Terre des hommes and Welthungerhilfe call for combating poverty and efforts to overcome the consequences of the coronavirus pandemic to be the core task for development policy in the new legislative period. Attention needs to particularly focus on the people in the poorest countries. 

Real change needed in the food system


Climate change, wars, and economic shocks resulting from the coronavirus pandemic have brought severe setbacks in the struggle against hunger and poverty. The coronavirus pandemic in particular has shown dramatically how important social protection systems, investment in health and food security are. Mogge notes that the COVID 19-related restrictions often complicate access to starving people.

He criticises the way that food is produced and consumed and calls for a change in the system. “The current food system is not suitable for combating hunger and protecting the planet,” he states. “If we continue as we are doing now, hunger will not be defeated by 2030.” One opportunity for initiating real change in the food system is the UN Food Systems Summit. This Is where the lines for a new policy could be drawn.

Mogge argues that a real system change requires greater policy coherence. There must be closer cooperation between food policy, agricultural policy, energy policy and health policy, among others. Only then is system change possible.
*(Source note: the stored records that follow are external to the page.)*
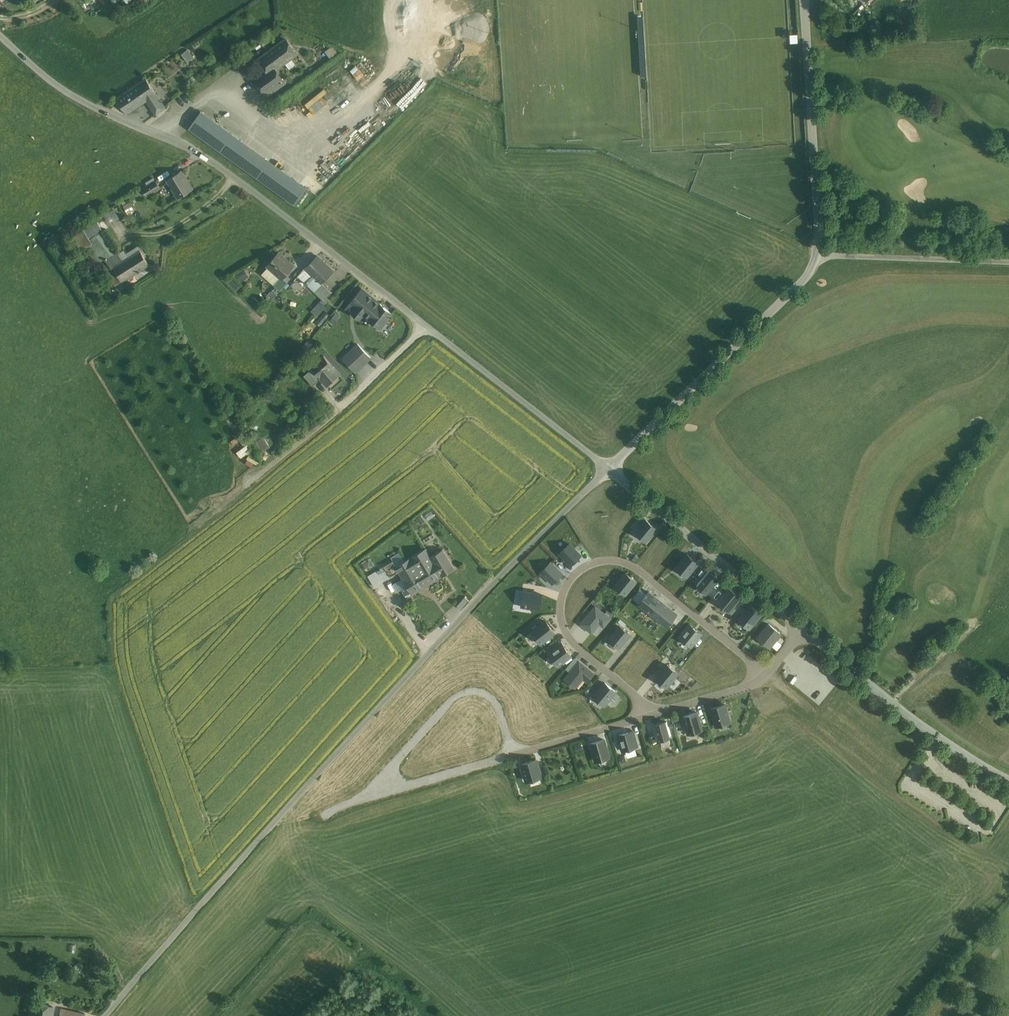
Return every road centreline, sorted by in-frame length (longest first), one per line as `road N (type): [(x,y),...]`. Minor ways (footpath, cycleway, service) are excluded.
road 1 (unclassified): [(103,1015),(501,573),(608,469)]
road 2 (residential): [(401,307),(197,152),(95,109),(0,35)]
road 3 (residential): [(766,675),(634,567),(596,562),(569,582),(561,604),(565,631),(656,713)]
road 4 (unclassified): [(608,469),(809,276),(819,257)]
road 5 (unclassified): [(608,469),(401,307)]
road 6 (unclassified): [(819,257),(803,0)]
road 7 (unclassified): [(804,632),(608,469)]
road 8 (unclassified): [(1008,780),(804,632)]
road 9 (unclassified): [(1008,263),(819,257)]
road 10 (residential): [(511,755),(656,713)]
The food summit can identify approaches for a solution, after which there should be regular review conferences.

Another argument for a system change are the costs caused by the current food system, which are often overlooked. These include the costs of wasting water and food, or of restricted access to land for small-scale farmers.
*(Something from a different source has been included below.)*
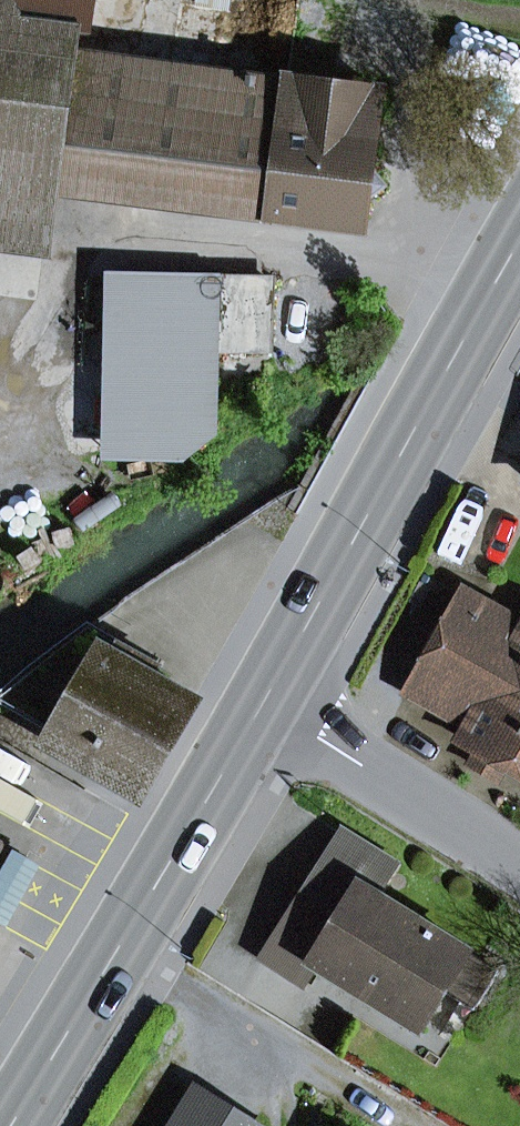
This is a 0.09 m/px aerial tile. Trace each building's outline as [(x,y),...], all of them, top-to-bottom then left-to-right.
[(94,34),(98,0),(0,0),(0,22),(71,31),(94,34)] [(50,187),(273,216),(290,81),(68,52),(71,31),(0,22),(0,215),(46,221),(50,187)] [(369,167),(378,92),(290,81),(273,216),(361,227),(364,200),(383,186),(369,167)] [(213,279),(108,277),(104,455),(189,456),(217,434),(218,351),(211,351),(213,282),(213,279)] [(218,351),(272,352),(274,284),(213,282),(211,351),(218,351)] [(463,595),(409,690),(472,725),(464,740),(476,747),(510,765),(519,771),(519,627),(463,595)] [(136,781),(180,707),(146,687),(158,667),(88,626),(0,697),(0,701),(136,781)] [(466,766),(499,784),(510,765),(476,747),(466,766)] [(58,842),(81,804),(51,786),(39,807),(28,825),(58,842)] [(39,807),(0,787),(0,910),(29,858),(15,849),(28,825),(39,807)] [(358,889),(311,963),(316,966),(418,1030),(443,991),(467,951),(376,895),(395,865),(342,833),(321,866),(358,889)] [(316,966),(311,963),(358,889),(321,866),(264,958),(305,983),(316,966)] [(499,971),(467,951),(443,991),(474,1010),(499,971)] [(174,1125),(252,1125),(196,1091),(174,1125)]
Dramatic setback to achievements in children’s rights


Sustainable development and child rights are inextricably connected, as Birte Kötter, executive spokeswoman for terre des hommes, explains. Women and children are particularly affected by the setbacks in combating hunger and poverty, and in several regions are again threatened by starvation. Children have to work and cannot go to school; an increasing number of children live on the streets.

“At the moment we are seeing how the coronavirus pandemic is dramatically rolling back decades of advances in children’s rights. Millions of children are suffering from hunger, are being driven onto the streets or are forced to work or beg to keep their families alive. Young people in our projects are telling us that they have been unable to go to school for over a year, and see no future for themselves,” Kötter explains.

“This is why we urgently need humanitarian aid, such as vaccine and oxygen supplies, but we also need to share the results of scientific research and technologies for fighting the pandemic. These cannot be reserved to the rich countries, but in the interests of humanity and in terms of the future of children must be seen as a public good.” Kötter calls for a waiver of patent protection for the duration of the pandemic.